Re: Why Digital will betray you.
Author: Steve Sloan
Date: 06-26-2011 - 18:11
I think the economics are actually a wash. Considering that digital sensors have a life. Like hard disks all sensors fail. I have film cameras that I still use that are over 40 years old. How many people will be using their digital cameras that long and what is the expected lifetime of a digital camera, five years? Three? Actually the life cycle of new DSLRs is about 18 months. Then, the pressure starts to upgrade to the better new camera long before the "old" camera wears out. Newer DSLRs take better pictures. With film cameras you can put the latest film in the camera to get pictures as good as any new camera will take. So, you have to compare the recurring cost of replacing your equipment with digital. That's why I think it's a wash.
People take more pictures they never use on digital. That actually makes it harder to find the photos that really matter. Digital makes it tempting for folks to shoot like fools and come back with little to show for it. The cost of film actually encourages people to think before they shoot. Also, many people who are not serious photographers often do not have protocols to backup and migrate their images to newer media. Thus, when a hard drive crashes the whole archive is often lost. A shoe box, on the other hand, can preserve negatives and prints a long, long time.
Cost per exposure digital is cheaper. You almost capture every second of your vacation for no materials cost. In fact you may be able to shoot eight frames a second. Now, let's talk about cost per picture that matters. People are actually printing less and leaving more images, garbage and good locked away on non tangible media. My parents had photo albums that were family treasures and movies we all knew by heart. Making a million copies of digital images that are forgotten in a month is hardly a value in my book. In my opinion for most folks digital imagery has gotten so cheap as to be perceived by most as being worthless. What's the value of photos that are not looked at, digital or analog?

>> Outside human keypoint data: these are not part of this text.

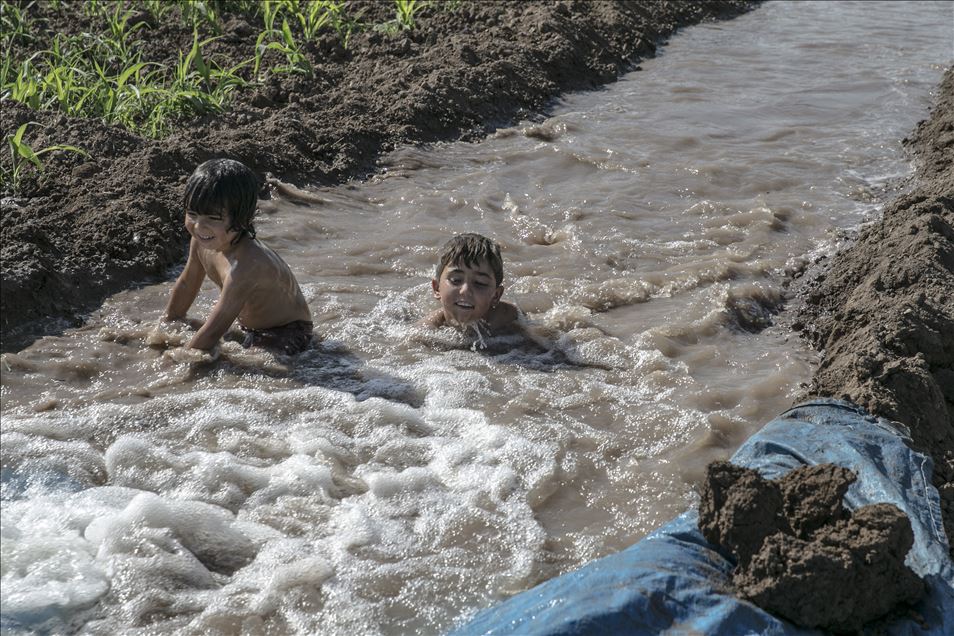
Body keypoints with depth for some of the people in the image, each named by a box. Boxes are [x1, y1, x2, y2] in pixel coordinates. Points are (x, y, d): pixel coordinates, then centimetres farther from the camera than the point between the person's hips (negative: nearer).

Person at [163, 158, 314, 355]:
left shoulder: (245, 266, -38)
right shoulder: (203, 240, -12)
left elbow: (214, 330, -31)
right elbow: (187, 283, 8)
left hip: (287, 334, -9)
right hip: (250, 329, 9)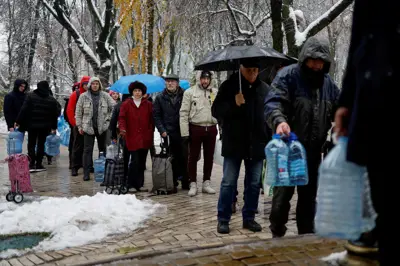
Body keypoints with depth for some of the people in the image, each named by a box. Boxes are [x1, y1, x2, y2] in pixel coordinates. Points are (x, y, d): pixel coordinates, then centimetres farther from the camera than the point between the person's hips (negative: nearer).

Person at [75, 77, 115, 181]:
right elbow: (78, 112, 4)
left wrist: (108, 118, 0)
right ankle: (86, 173, 0)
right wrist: (79, 126, 0)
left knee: (103, 149, 9)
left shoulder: (105, 96, 3)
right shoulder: (83, 96, 1)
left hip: (102, 127, 1)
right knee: (87, 150, -3)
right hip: (88, 127, -1)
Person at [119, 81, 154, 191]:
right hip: (132, 137, -3)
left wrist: (151, 132, 1)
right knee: (135, 161, -10)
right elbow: (121, 118, -1)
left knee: (142, 162, 9)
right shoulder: (126, 104, 4)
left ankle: (140, 184, 19)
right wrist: (122, 128, -18)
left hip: (145, 138, 3)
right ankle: (131, 184, -1)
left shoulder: (148, 104, 10)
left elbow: (151, 119, 10)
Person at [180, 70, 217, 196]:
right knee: (193, 157, 4)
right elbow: (184, 113, -5)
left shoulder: (216, 93, 7)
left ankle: (206, 183, 22)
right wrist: (185, 132, -10)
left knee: (209, 157, 10)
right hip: (195, 128, -3)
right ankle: (193, 184, 12)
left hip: (211, 128, 3)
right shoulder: (190, 92, -2)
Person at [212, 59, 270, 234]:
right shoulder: (229, 86, -2)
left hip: (256, 145, 3)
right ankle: (223, 220, 11)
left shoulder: (264, 89, 5)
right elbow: (216, 111, -4)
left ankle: (249, 218, 22)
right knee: (228, 183, 1)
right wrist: (234, 104, -21)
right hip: (234, 144, -3)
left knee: (253, 184, 9)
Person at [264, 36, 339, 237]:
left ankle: (306, 235, 27)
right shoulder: (287, 76, -9)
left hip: (313, 150, 6)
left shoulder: (328, 82, 11)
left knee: (309, 194, 14)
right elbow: (272, 102, -22)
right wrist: (279, 121, -41)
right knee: (283, 192, -1)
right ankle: (277, 234, 12)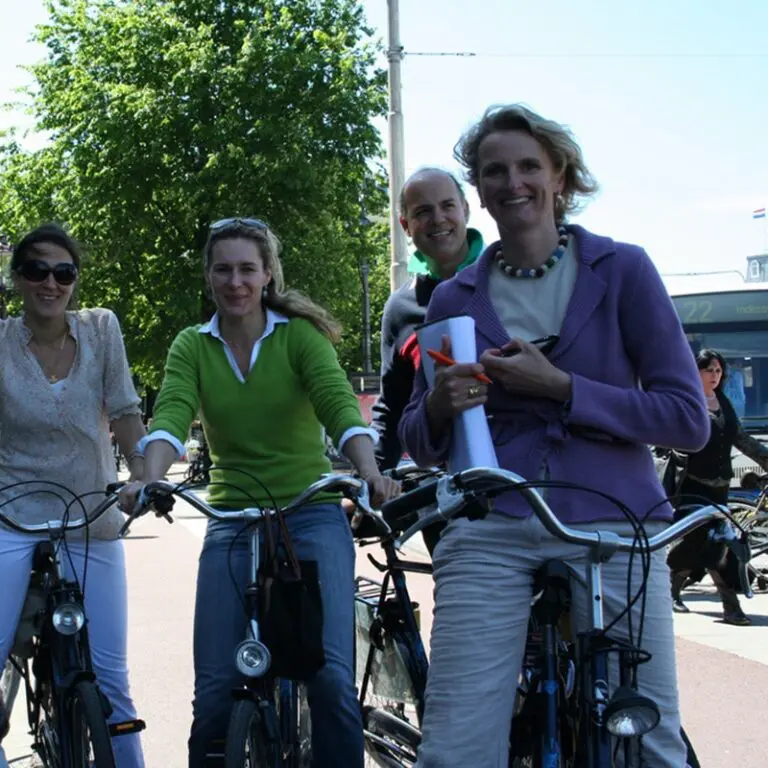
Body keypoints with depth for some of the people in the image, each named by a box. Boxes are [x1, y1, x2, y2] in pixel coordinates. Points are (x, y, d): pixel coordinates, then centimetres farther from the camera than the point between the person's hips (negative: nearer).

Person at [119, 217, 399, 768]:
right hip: (232, 523, 2)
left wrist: (371, 473, -37)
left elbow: (339, 405, -17)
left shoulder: (299, 335, -2)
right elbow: (171, 416, -12)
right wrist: (150, 479, -33)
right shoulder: (192, 346, 5)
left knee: (330, 673, -18)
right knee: (215, 690, -4)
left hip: (313, 516, -2)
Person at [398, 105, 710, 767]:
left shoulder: (622, 270, 5)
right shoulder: (455, 299, 11)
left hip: (612, 529, -1)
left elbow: (689, 418, -2)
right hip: (490, 536, 1)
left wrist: (559, 386, -10)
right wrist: (439, 408, -8)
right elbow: (418, 444, 16)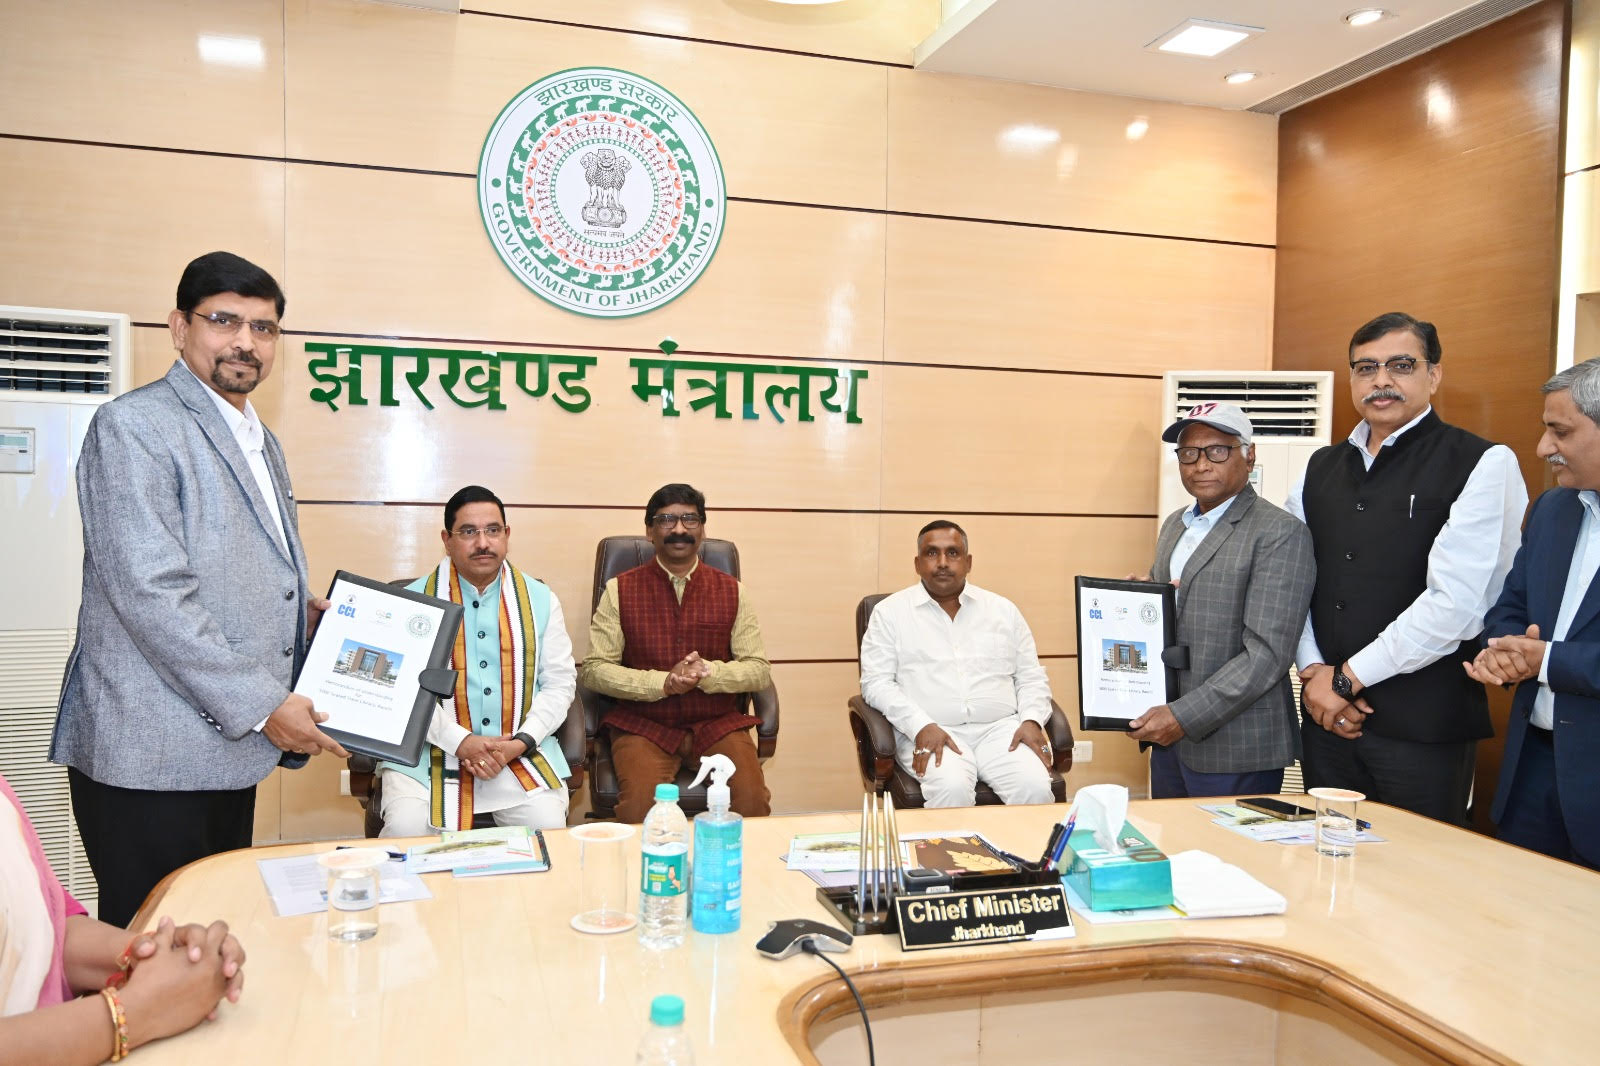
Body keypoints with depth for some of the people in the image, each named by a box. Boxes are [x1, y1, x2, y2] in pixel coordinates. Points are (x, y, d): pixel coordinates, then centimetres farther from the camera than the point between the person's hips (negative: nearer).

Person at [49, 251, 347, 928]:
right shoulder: (133, 427, -10)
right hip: (151, 755, -8)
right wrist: (261, 705, -18)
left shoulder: (260, 440, 17)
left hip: (232, 746, 8)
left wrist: (306, 611, 6)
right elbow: (150, 593, -19)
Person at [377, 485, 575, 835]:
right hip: (432, 750, -1)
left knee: (547, 825, -21)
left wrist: (520, 743, -8)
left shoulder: (540, 600, 7)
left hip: (521, 750, 1)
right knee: (406, 830, -24)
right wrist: (461, 741, -15)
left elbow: (560, 683, 7)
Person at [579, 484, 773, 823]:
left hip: (718, 722, 2)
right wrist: (663, 682, -16)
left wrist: (706, 672, -16)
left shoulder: (732, 591, 7)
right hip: (643, 723, -1)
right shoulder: (620, 590, 3)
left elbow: (760, 670, 4)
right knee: (638, 806, -28)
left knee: (753, 802, -22)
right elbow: (594, 669, -2)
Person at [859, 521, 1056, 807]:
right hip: (930, 733, -2)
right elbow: (876, 682, -1)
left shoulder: (1003, 609, 15)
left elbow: (1031, 676, 17)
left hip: (1000, 729, 3)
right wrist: (921, 726, -16)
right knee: (952, 789, -33)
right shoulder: (890, 612, 6)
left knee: (1035, 787, -26)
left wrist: (1031, 720, -3)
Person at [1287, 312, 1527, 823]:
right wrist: (1314, 672, -6)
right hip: (1327, 714, 5)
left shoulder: (1483, 464, -7)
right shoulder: (1321, 467, 12)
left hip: (1423, 727, -5)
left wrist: (1347, 678, -13)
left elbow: (1457, 601, -16)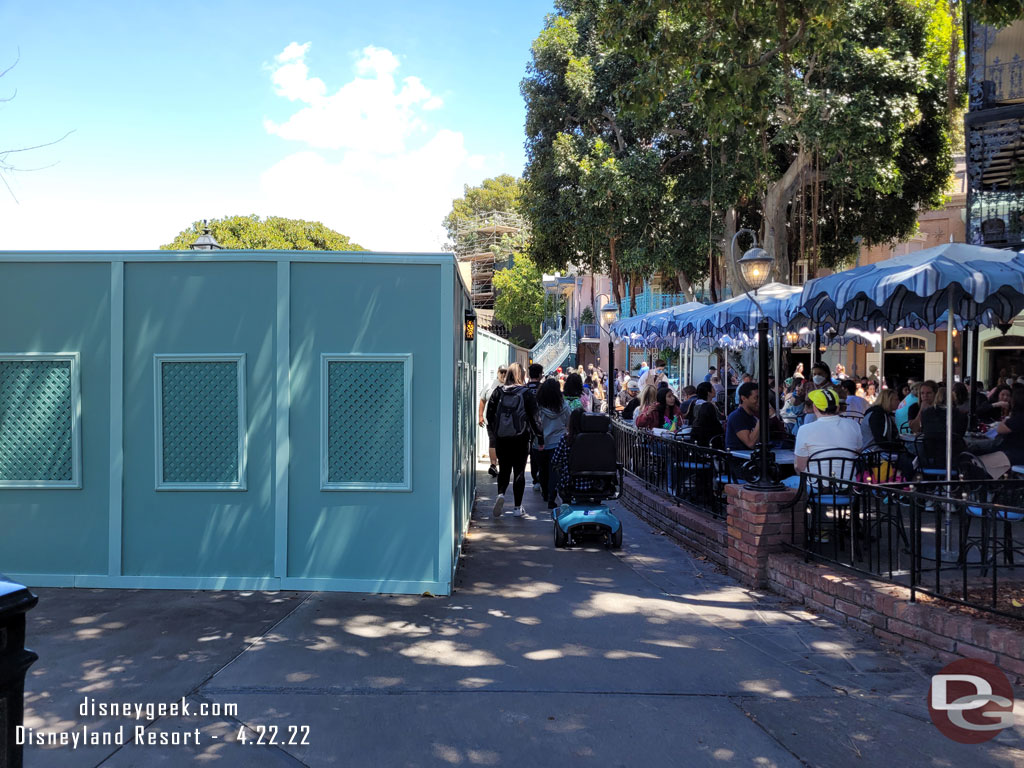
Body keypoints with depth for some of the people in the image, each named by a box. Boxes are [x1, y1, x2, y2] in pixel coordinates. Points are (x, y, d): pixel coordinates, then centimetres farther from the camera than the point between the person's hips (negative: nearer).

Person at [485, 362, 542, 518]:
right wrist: (540, 437, 1)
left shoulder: (497, 392, 1)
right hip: (520, 438, -2)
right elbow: (534, 417, -5)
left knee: (504, 469, 15)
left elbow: (490, 414, 5)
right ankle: (517, 507, 8)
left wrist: (492, 434, 17)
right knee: (519, 471, 5)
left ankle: (501, 494, -11)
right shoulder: (526, 394, -6)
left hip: (501, 439, 2)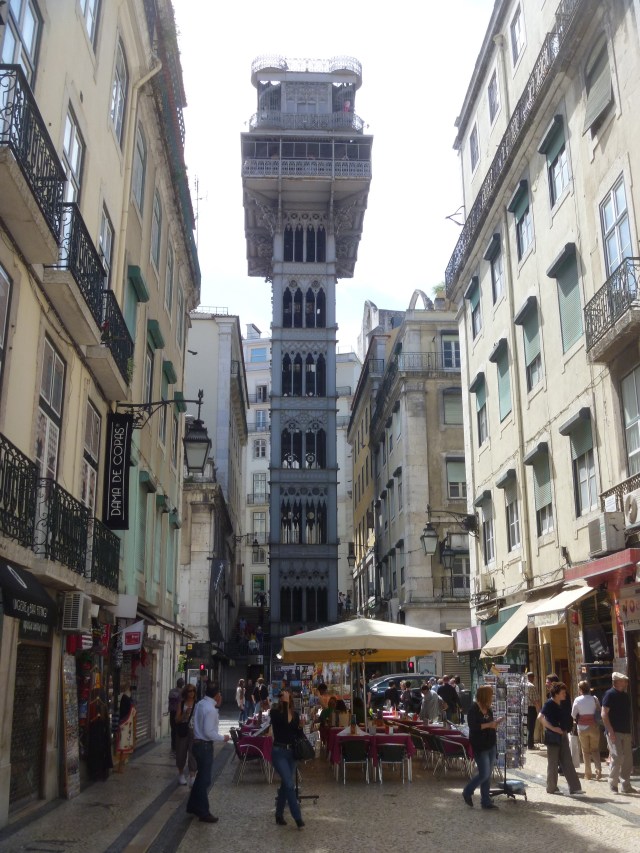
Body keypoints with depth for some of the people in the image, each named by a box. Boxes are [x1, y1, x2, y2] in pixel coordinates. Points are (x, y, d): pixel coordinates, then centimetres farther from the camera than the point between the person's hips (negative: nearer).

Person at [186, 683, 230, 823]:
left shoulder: (200, 704, 4)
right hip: (205, 746, -9)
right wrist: (223, 738, -11)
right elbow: (209, 732, -25)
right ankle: (203, 813, 15)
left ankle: (193, 806, 35)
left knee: (201, 776, 23)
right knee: (205, 779, 4)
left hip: (198, 743, 9)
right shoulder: (210, 709, -24)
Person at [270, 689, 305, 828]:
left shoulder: (295, 715, 6)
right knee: (290, 785, -12)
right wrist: (285, 703, -26)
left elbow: (297, 734, 13)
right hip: (279, 752, -6)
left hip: (291, 752, 6)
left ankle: (279, 815, 26)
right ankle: (298, 818, -8)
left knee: (285, 784, 13)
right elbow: (283, 721, -28)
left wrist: (301, 727, -6)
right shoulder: (275, 712, -9)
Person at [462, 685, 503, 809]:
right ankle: (467, 792, 13)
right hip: (479, 747, -8)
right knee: (484, 774, -8)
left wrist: (496, 722, 0)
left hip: (491, 745, 8)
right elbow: (473, 727, -23)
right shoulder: (473, 710, -14)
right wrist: (488, 725, -23)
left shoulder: (489, 710, 10)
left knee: (488, 775, 10)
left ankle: (486, 801, 18)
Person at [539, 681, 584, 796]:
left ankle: (574, 788, 6)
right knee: (553, 763, 3)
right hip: (553, 738, -8)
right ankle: (551, 788, 14)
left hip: (562, 736, 8)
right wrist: (553, 728, -24)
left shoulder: (561, 704, 10)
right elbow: (540, 717, -26)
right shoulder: (549, 704, -15)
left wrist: (565, 730, 14)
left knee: (567, 763, 5)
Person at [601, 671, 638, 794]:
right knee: (617, 757, -10)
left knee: (628, 760, 9)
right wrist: (610, 731, -20)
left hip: (626, 732, 8)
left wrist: (630, 731, 14)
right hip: (614, 732, -8)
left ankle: (626, 786, 18)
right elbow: (604, 714, -15)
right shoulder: (610, 694, -10)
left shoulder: (625, 695, 13)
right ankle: (613, 785, 2)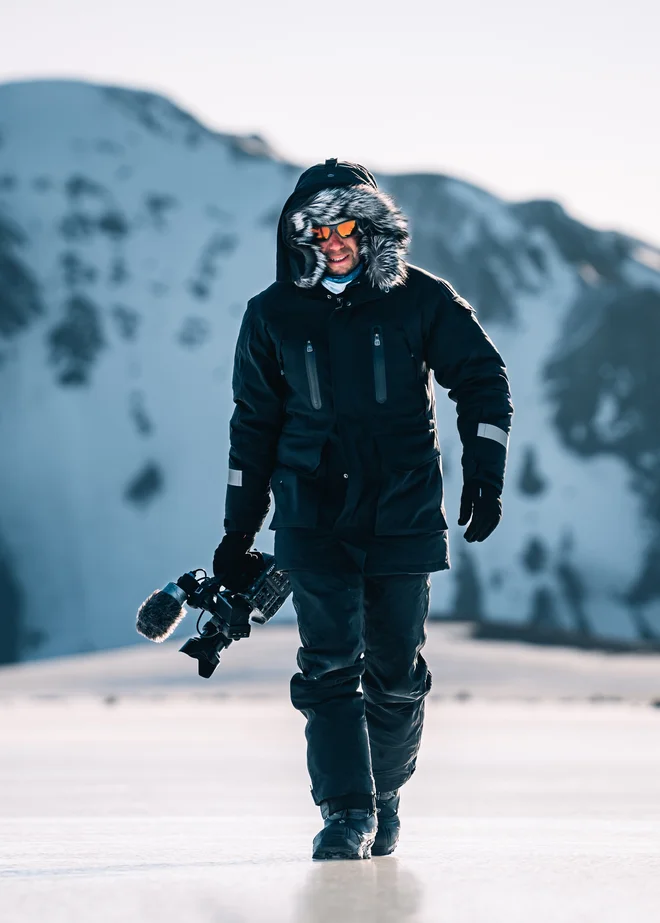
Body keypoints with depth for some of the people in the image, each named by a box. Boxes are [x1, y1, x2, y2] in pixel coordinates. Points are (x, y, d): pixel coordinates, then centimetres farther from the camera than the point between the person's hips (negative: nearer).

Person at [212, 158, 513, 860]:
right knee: (329, 664, -11)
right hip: (315, 514, 0)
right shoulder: (274, 314, 4)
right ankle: (346, 812, -9)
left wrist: (484, 473, -8)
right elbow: (254, 425, 11)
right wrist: (238, 531, 12)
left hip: (404, 510, 0)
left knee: (395, 671, 4)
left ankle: (384, 795, 24)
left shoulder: (420, 299, 0)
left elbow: (483, 377, 5)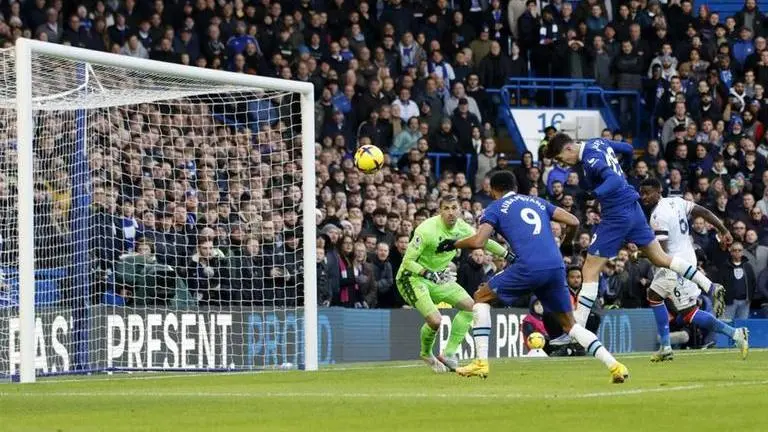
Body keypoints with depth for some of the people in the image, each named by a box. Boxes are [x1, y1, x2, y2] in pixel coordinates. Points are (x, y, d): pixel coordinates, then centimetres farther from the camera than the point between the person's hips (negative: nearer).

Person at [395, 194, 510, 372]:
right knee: (435, 320, -24)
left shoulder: (461, 227, -5)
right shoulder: (427, 230, -25)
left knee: (469, 306, -1)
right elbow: (408, 261, -22)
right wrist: (429, 274, -35)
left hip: (439, 276, 8)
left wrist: (507, 254, 19)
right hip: (413, 277, -8)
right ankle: (426, 354, 9)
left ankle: (449, 353, 6)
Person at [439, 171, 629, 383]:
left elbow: (478, 242, -1)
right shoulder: (538, 202, 27)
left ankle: (481, 363, 4)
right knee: (569, 324, 18)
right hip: (557, 267, 5)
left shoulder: (495, 208, 13)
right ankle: (614, 365, 3)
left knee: (482, 297, 15)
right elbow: (573, 222, 19)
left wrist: (453, 244, 17)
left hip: (529, 268, -5)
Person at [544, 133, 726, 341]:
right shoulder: (598, 143, 7)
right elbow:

I used to collect train photographs of every locomotive Southern Pacific owned by number. My primary responsibility was to make pictures that pleased me, even though they would put others to sleep. To calculate the environmental impact of digital images you have to calculate the impact of all the storage devices over the years the images are stored on, all the energy used and consumed storing, updating, migrating and editing the images vs. the shoe box my dad's black and white negatives sat in for 40 years.